Riccione, restyling di Viale Ceccarini: commercianti divisi tra paure e ottimismo

Il grande cantiere per la riqualificazione di Viale Ceccarini continua a dividere chi opera quotidianamente nel cuore commerciale di Riccione. I lavori, partiti lo scorso autunno e ripresi il 4 marzo scorso con l’intervento sulla piazzetta del Faro, prevedono il rifacimento completo della pavimentazione e dovrebbero concludersi definitivamente nel 2027, con una pausa programmata durante la stagione estiva.

L’amministrazione punta a completare le aree principali prima dell’estate, cosi da restituire il viale alla piena fruibilità nel periodo di maggiore afflusso turistico. Una tempistica che tuttavia non basta a rassicurare tutti.
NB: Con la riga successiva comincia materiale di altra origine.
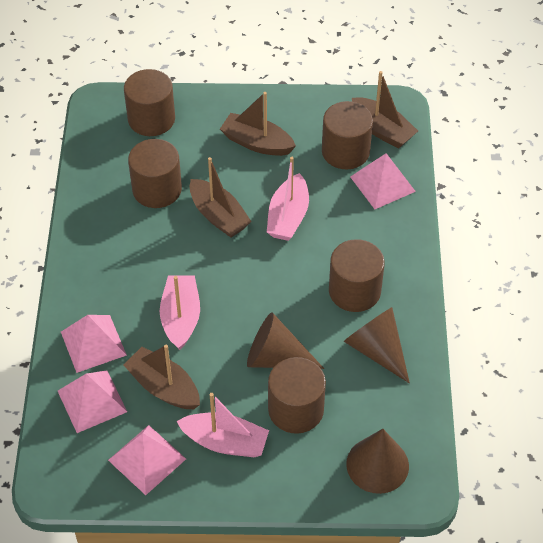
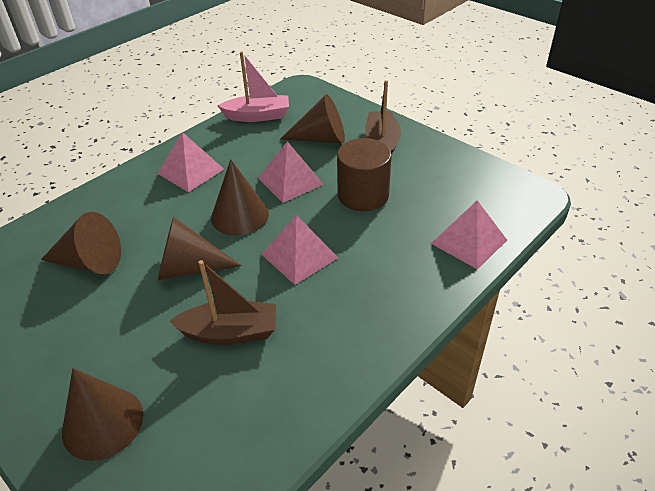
brown boat: 4 -> 2
brown cone: 3 -> 5
brown cylinder: 5 -> 1
pink boat: 3 -> 1

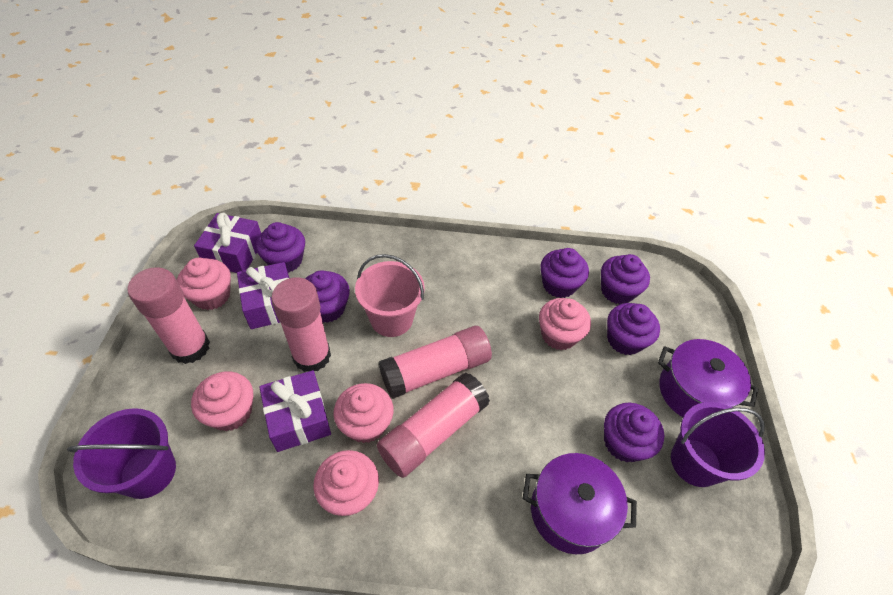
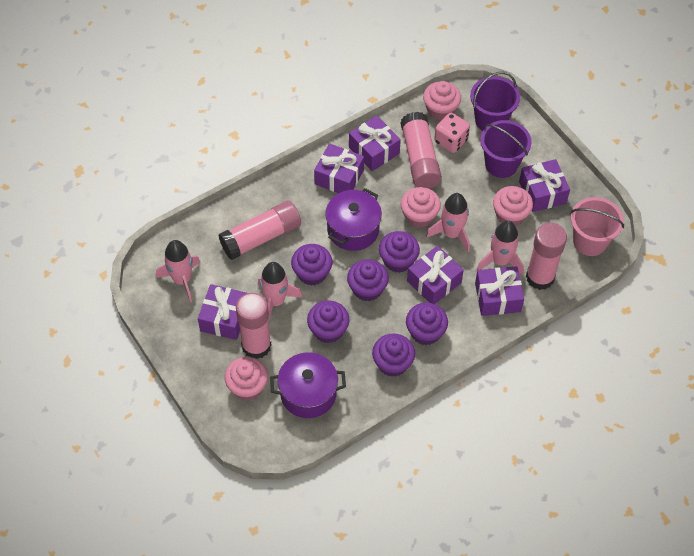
pink cupcake: 5 -> 4
pink dice: 0 -> 1
pink rocket: 0 -> 4
purple gift: 3 -> 6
Timori per la Pasqua e il calo di presenze

Tra gli operatori commerciali della zona, una parte significativa esprime preoccupazione per le conseguenze del cantiere sull’attrattività del centro cittadino. Con le festivita pasquali ormai a meno di un mese di distanza, il timore principale riguarda il rischio che residenti e visitatori si abituino a evitare il viale, orientandosi verso altre destinazioni. La percezione di un indebolimento dei flussi turistici è avvertita con forza da diversi esercenti.

Chi guarda al futuro con fiducia

Non mancano però le voci di segno opposto. Altri commercianti ritengono che l’intervento fosse ormai improcrastinabile, considerando le condizioni della pavimentazione attuale giudicate inadeguate per una località di richiamo come Riccione. Per questi operatori i disagi attuali rappresentano un investimento necessario sul prestigio e sulla competitività futura della città.

Un ulteriore elemento di incertezza riguarda il terzo stralcio dei lavori, che prenderà il via dopo la stagione estiva e che solleva nuovi interrogativi sulla capacità di resistenza delle attività economiche del viale durante un cantiere destinato a protrarsi ancora a lungo.